The response must consist of the lines below from the one with "(212, 249) none" through the one with "[81,258,172,272] Opening files", exactly as they appear and with both ends kept.

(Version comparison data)

----------------

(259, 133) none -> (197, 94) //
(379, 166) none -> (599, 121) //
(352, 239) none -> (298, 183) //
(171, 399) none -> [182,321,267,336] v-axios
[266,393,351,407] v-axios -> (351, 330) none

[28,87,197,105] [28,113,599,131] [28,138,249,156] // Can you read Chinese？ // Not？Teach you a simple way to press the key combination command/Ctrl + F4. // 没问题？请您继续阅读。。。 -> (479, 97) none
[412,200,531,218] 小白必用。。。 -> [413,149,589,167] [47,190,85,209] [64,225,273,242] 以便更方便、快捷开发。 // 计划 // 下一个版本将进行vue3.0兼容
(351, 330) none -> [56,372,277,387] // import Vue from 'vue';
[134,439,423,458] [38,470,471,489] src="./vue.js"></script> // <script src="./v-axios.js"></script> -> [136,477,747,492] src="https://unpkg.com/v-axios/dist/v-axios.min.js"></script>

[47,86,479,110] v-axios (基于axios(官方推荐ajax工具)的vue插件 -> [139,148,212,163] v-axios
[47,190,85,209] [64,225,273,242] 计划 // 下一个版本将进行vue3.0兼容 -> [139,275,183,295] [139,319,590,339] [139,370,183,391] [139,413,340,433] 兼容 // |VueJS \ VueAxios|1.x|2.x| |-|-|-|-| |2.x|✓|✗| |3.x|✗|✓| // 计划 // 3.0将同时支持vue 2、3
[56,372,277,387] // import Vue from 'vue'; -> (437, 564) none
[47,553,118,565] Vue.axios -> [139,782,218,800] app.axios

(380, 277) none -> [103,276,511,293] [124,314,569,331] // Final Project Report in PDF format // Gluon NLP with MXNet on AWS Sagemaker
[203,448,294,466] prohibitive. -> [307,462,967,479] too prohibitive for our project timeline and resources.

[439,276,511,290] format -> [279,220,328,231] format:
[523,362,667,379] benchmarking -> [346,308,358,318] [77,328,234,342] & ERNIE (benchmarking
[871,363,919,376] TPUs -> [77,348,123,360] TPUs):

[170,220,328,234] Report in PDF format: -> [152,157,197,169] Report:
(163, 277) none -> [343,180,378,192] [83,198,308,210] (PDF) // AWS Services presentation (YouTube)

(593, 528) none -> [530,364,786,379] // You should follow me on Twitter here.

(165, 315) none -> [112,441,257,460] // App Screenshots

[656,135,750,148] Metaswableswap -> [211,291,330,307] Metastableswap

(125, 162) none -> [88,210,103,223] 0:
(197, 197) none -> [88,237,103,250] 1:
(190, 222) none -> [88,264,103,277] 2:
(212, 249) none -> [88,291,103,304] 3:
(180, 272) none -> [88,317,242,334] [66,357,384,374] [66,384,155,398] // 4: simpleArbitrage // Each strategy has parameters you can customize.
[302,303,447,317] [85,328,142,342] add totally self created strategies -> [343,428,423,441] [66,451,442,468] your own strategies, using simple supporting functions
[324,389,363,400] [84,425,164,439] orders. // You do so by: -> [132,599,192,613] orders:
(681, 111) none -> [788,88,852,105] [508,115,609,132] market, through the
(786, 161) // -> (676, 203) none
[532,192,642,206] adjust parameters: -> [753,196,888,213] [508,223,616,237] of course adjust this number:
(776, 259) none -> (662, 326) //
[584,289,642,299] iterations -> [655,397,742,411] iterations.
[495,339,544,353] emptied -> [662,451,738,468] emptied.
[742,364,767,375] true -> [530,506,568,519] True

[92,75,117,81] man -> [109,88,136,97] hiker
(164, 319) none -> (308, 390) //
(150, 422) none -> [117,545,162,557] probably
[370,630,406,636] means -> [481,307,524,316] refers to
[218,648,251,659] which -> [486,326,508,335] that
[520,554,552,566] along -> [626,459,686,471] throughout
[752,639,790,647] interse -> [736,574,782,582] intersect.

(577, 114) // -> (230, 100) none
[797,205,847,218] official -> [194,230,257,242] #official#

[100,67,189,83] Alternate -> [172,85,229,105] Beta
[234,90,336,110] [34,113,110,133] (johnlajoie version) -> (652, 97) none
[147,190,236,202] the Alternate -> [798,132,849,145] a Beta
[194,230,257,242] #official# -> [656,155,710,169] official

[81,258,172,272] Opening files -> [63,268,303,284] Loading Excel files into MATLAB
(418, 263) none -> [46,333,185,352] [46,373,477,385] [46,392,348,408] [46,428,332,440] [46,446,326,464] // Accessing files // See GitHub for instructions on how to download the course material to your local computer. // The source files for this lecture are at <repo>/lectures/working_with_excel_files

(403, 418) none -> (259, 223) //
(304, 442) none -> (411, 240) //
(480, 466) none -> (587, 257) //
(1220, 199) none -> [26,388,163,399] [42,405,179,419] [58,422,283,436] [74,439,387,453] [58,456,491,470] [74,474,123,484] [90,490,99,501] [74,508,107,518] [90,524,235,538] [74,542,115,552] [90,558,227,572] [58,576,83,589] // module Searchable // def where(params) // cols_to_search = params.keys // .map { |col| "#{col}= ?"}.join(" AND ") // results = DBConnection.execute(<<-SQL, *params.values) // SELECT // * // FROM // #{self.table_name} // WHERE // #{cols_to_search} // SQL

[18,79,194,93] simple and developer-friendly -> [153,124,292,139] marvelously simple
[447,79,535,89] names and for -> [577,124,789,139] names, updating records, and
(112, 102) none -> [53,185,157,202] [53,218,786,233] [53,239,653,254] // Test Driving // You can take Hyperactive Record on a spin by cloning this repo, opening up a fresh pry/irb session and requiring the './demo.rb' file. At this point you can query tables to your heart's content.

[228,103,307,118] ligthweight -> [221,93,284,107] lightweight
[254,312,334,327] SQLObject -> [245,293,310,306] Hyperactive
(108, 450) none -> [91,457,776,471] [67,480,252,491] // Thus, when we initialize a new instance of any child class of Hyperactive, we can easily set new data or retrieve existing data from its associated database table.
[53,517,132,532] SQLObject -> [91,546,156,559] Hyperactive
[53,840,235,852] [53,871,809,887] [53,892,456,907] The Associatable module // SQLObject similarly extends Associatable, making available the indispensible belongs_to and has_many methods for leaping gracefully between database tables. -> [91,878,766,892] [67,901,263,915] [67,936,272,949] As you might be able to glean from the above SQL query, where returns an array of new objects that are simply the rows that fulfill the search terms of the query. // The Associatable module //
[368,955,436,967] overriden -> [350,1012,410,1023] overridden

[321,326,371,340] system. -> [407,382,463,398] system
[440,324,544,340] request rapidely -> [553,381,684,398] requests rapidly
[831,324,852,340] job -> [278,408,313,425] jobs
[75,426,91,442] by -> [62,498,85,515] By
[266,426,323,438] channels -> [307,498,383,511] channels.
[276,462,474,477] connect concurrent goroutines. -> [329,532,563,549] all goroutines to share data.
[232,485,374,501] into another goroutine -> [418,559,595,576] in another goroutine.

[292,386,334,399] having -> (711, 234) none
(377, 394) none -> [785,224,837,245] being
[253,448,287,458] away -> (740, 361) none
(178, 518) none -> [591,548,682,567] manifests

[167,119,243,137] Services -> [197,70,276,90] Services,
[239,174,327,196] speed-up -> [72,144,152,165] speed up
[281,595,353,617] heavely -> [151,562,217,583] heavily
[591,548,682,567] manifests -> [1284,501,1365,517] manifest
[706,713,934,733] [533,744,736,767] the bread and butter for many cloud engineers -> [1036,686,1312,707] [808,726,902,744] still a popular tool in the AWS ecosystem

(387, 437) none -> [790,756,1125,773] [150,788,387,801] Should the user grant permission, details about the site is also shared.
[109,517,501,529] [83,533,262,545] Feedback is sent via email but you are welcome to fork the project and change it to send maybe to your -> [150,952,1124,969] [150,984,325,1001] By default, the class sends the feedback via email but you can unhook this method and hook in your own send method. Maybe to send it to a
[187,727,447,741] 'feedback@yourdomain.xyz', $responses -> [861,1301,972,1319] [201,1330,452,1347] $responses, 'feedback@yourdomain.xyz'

----------------

**Output below:**
(212, 249) none -> [88,291,103,304] 3:
(180, 272) none -> [88,317,242,334] [66,357,384,374] [66,384,155,398] // 4: simpleArbitrage // Each strategy has parameters you can customize.
[302,303,447,317] [85,328,142,342] add totally self created strategies -> [343,428,423,441] [66,451,442,468] your own strategies, using simple supporting functions
[324,389,363,400] [84,425,164,439] orders. // You do so by: -> [132,599,192,613] orders:
(681, 111) none -> [788,88,852,105] [508,115,609,132] market, through the
(786, 161) // -> (676, 203) none
[532,192,642,206] adjust parameters: -> [753,196,888,213] [508,223,616,237] of course adjust this number:
(776, 259) none -> (662, 326) //
[584,289,642,299] iterations -> [655,397,742,411] iterations.
[495,339,544,353] emptied -> [662,451,738,468] emptied.
[742,364,767,375] true -> [530,506,568,519] True

[92,75,117,81] man -> [109,88,136,97] hiker
(164, 319) none -> (308, 390) //
(150, 422) none -> [117,545,162,557] probably
[370,630,406,636] means -> [481,307,524,316] refers to
[218,648,251,659] which -> [486,326,508,335] that
[520,554,552,566] along -> [626,459,686,471] throughout
[752,639,790,647] interse -> [736,574,782,582] intersect.

(577, 114) // -> (230, 100) none
[797,205,847,218] official -> [194,230,257,242] #official#

[100,67,189,83] Alternate -> [172,85,229,105] Beta
[234,90,336,110] [34,113,110,133] (johnlajoie version) -> (652, 97) none
[147,190,236,202] the Alternate -> [798,132,849,145] a Beta
[194,230,257,242] #official# -> [656,155,710,169] official

[81,258,172,272] Opening files -> [63,268,303,284] Loading Excel files into MATLAB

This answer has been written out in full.